La taxe sur la copie privée touche les disques durs, clé USB et les cartes mémoire

Disque dur Depuis le 1er octobre, la loi sur la rémunération pour copie privée touche désormais les clés USB, les disques durs ainsi que les cartes mémoire externes. Cette taxe, calculée selon la capacité de stockage va coûter aux acheteurs entre 7 et 8 euros de plus lors de l’achat d’un disque dur de 300 gigas et environ 20 euros pour 1 To (1000 Go). La hausse est moins visible sur les clés USB et cartes mémoire de plus faible capacité, une clé USB de 1GO voit ainsi son prix gonfler d’à peine 10 centimes d’euros.

Prochaine étape

En vigueur depuis le 3 juillet 1985, la loi Lang sur la taxe de la copie privée s’est continuellement adaptée aux évolutions technologiques. Après les disquettes, les CD, les DVD, les baladeurs numériques et désormais les disques durs externes et autres clés USB, la commission devrait s’attaquer prochainement au sort des Blu-ray, HD DVD et des téléphones intégrant un lecteur MP3.
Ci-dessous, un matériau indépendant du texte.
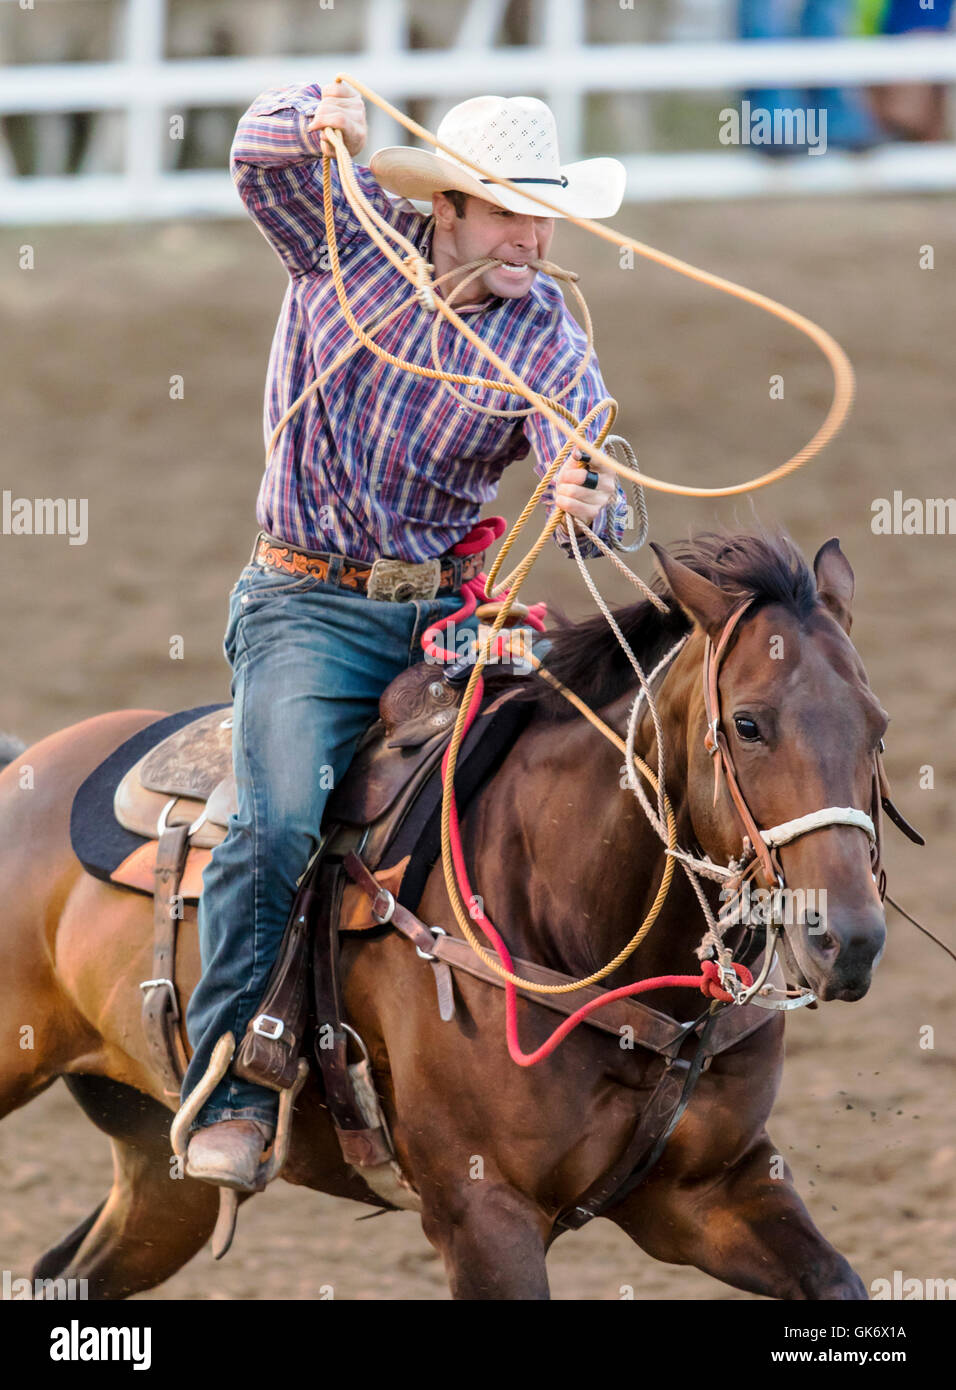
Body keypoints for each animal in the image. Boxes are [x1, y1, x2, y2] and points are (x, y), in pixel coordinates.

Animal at [0, 530, 894, 1301]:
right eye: (747, 723)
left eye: (878, 727)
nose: (847, 940)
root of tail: (29, 767)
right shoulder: (483, 1214)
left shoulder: (713, 1193)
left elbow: (833, 1280)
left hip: (159, 1171)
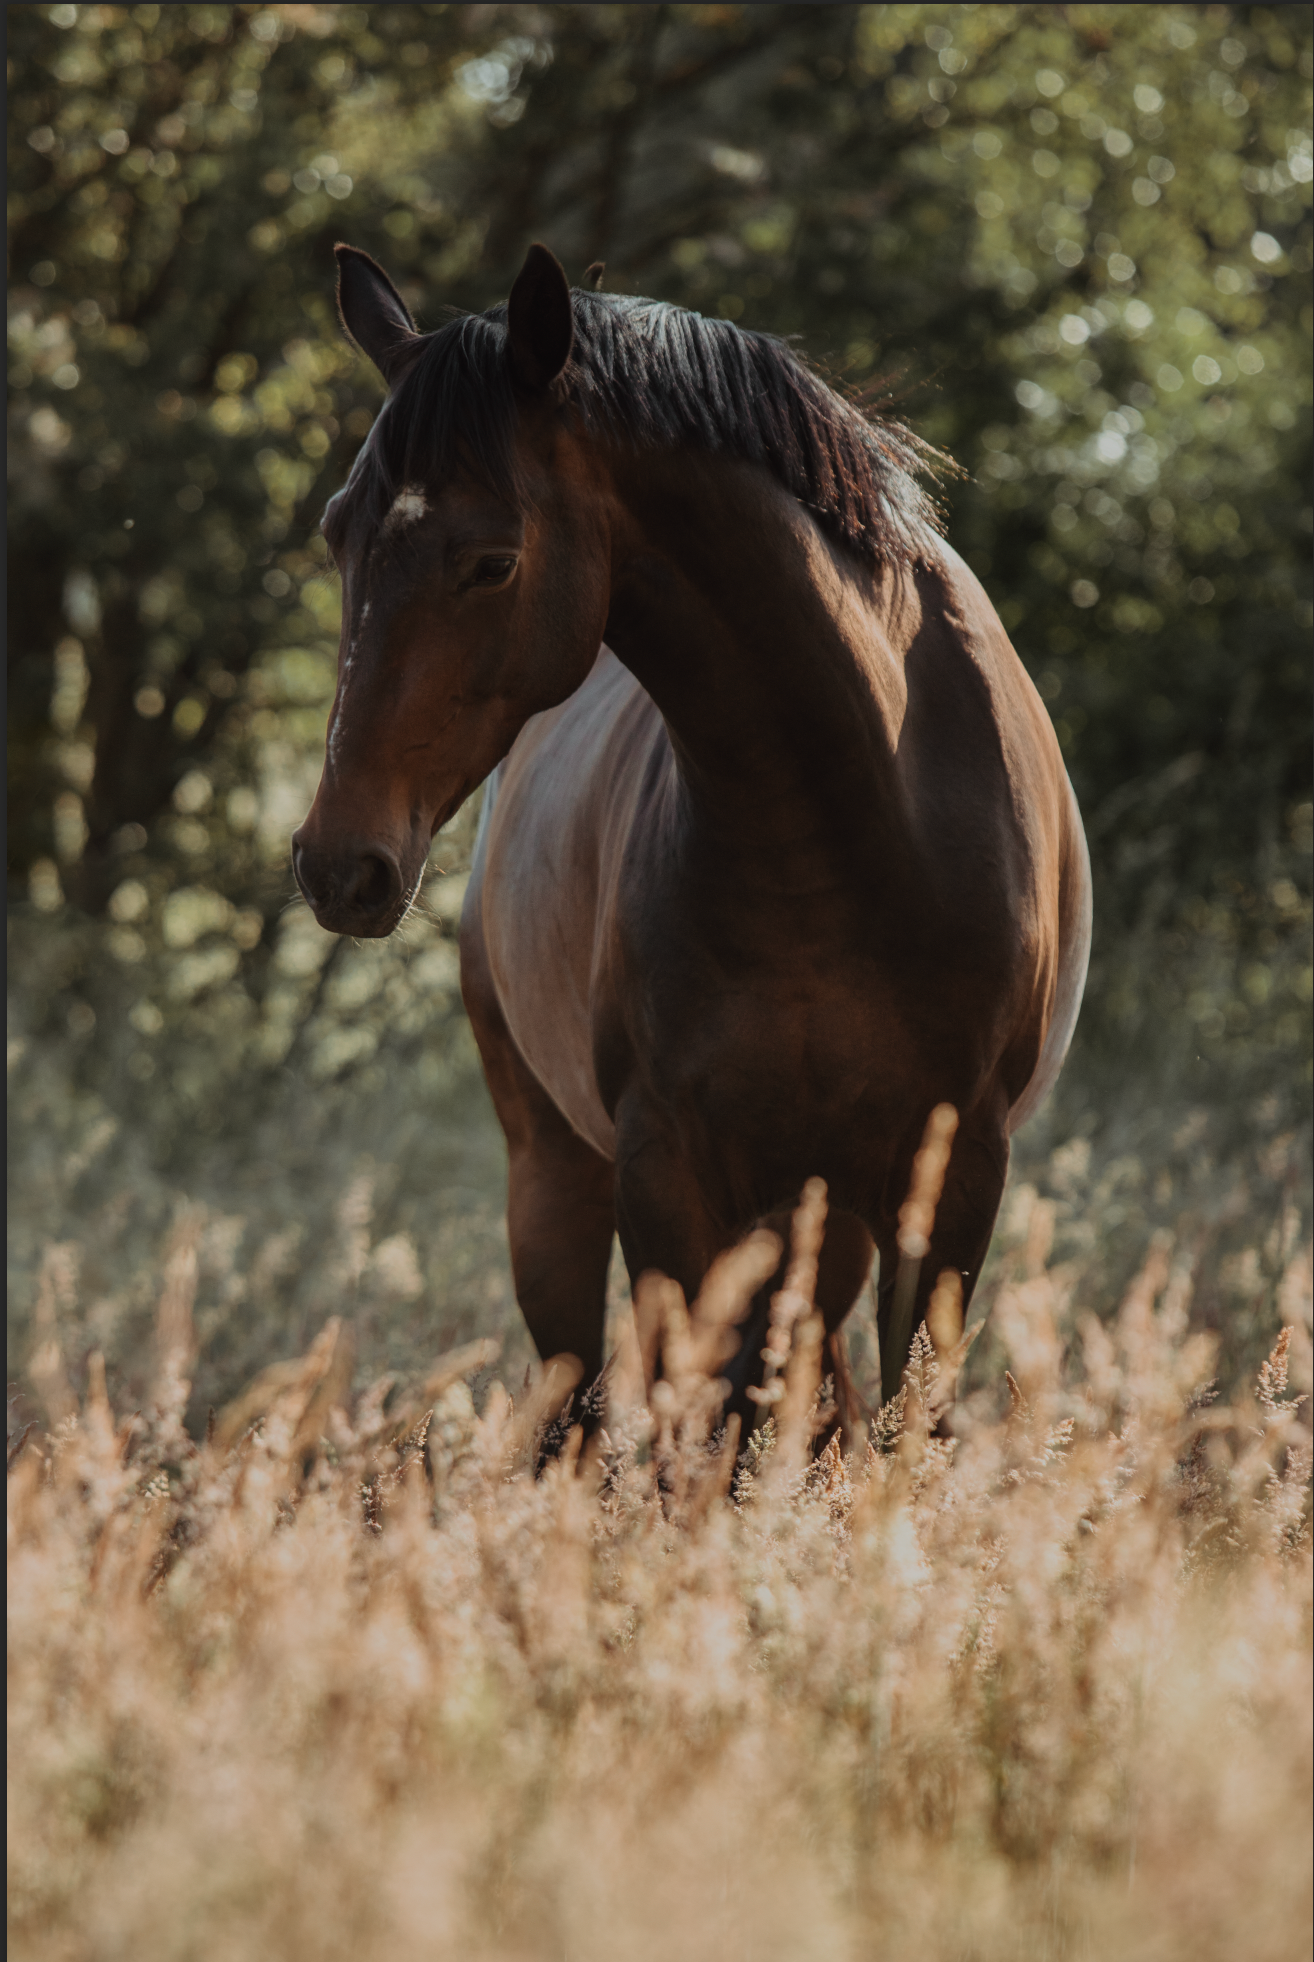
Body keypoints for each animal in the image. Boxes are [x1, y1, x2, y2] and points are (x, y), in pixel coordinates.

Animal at [293, 241, 1092, 1437]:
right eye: (339, 532)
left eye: (491, 561)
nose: (338, 865)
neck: (854, 822)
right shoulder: (664, 1173)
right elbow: (695, 1429)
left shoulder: (951, 1181)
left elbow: (905, 1428)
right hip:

L’analyse : Cette hausse des prix intervient alors que le plus grand flou juridique règne toujours sur la mise en application de cette copie privée. Dernier exemple en date, la cour d’appel d’Aix-en-Provence a tout simplement botté en touche dans une affaire opposant un internaute coupable d’avoir téléchargé et gravé des films. Elle a en effet déclaré que cette exception sur la copie privée ne pouvait s’appliquer, étant donné que l’internaute n’avait pas réalisé des copies pour son usage privé. Comme le signale l’UFC Que Choisir, "les ayants droit veulent taxer les copies sur tous les supports possibles et, en même temps, poursuivre en justice les internautes qui réalisent ces copies."